J'ai sincèrement ressenti qu'on appréciait
nos capacités et notre talent, et que nous
avons tous mis pour ça devant la caméra,
ce qu'il faut dire en priorité de Peter
Jackson. Si d'autres réalisateurs ont dédié
leur vie et leur vision à des films, c'est
bien lui, ce gentleman. C'est compréhensible
avec ce qu'il nous inspire même après
la fin du film.
X : Est-ce que
des gens de Sideshow sont venus en Nouvelle-Zélande
?
RT : Non.
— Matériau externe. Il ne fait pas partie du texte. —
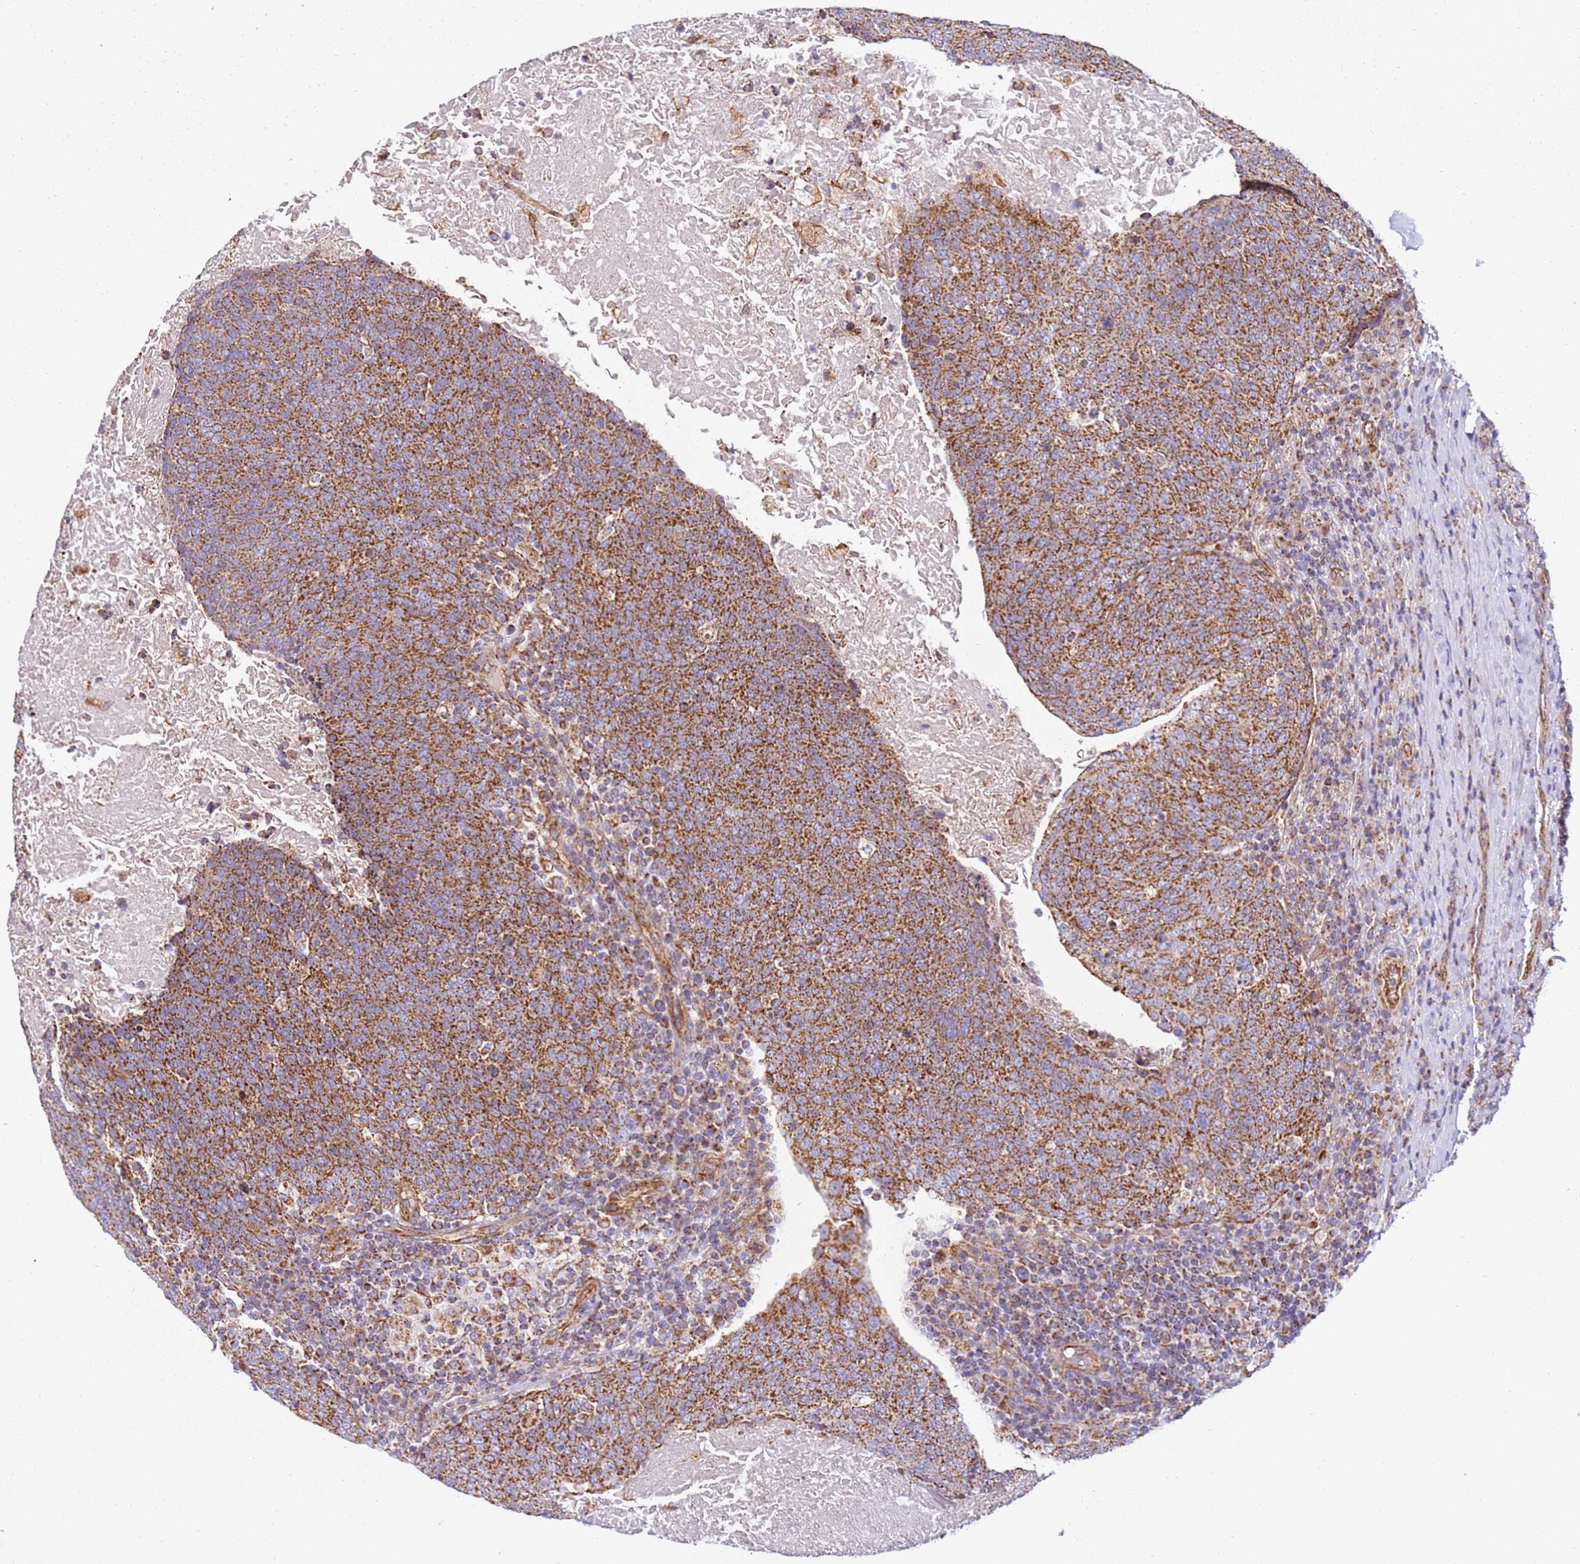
{"staining": {"intensity": "moderate", "quantity": ">75%", "location": "cytoplasmic/membranous"}, "tissue": "head and neck cancer", "cell_type": "Tumor cells", "image_type": "cancer", "snomed": [{"axis": "morphology", "description": "Squamous cell carcinoma, NOS"}, {"axis": "morphology", "description": "Squamous cell carcinoma, metastatic, NOS"}, {"axis": "topography", "description": "Lymph node"}, {"axis": "topography", "description": "Head-Neck"}], "caption": "The immunohistochemical stain highlights moderate cytoplasmic/membranous staining in tumor cells of head and neck cancer (metastatic squamous cell carcinoma) tissue.", "gene": "MRPL20", "patient": {"sex": "male", "age": 62}}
Gino
Acevedo, qui travaille à WETA avec moi,
est un bon copain avec les gens de WETA aussi.
Il savait que j'avais très envie de me
lancer, mais que nous n'avions pas l'assise nécessaire,
et en revenant des Etats-Unis après avoir
vu les gens de Sideshow, il m'a dit qu'ils étaient
en contacts avec NewLine, et que nous devrions
en discuter.
Cette coïncidence
nous a fait dire que c'était les bons.
Nous avons eu une conversation téléphonique
et Greg, le président de Sideshow Toys,
nous a envoyé quelques uns de leurs produits
pour voir leur niveau, et réaliser combien
leur philosophie était proche de celle
de WETA. Nous les avons rencontré pour
la première fois la veille de présenter
l'idée à NewLine. 11 mois plus tard,
nous avons 120 pièces à vendre à
travers le monde à des collectionneurs
enthousiastes. Vous devez apprécier que
la N-Z est de mentalité différente
des Etats-Unis. (Fin de paragraphe purement
promotionnel qui ne fait pas très naturelle
pour une conversation téléphonique.)
Nous devons aussi
remercier John Mayor à NewLine. Le job
de John est le contrôle des filières,
des produits, et son intérêt pour
nous, son intelligence et son astuce ont été
décisifs dans notre succès. Evidemment,
c'est aussi une bonne occasion de remercier John
et David pour leur confiance en nous. Nous n'avions
pas de passé derrière nous pour
garantir que nous réussirions, mais ils
nous ont fait confiance.
X : Merci de nous
avoir consacrer un peu de temps Richard.
Note du traducteur : Article retouché
de façon à éviter les redites
et les passages purement promotionnels.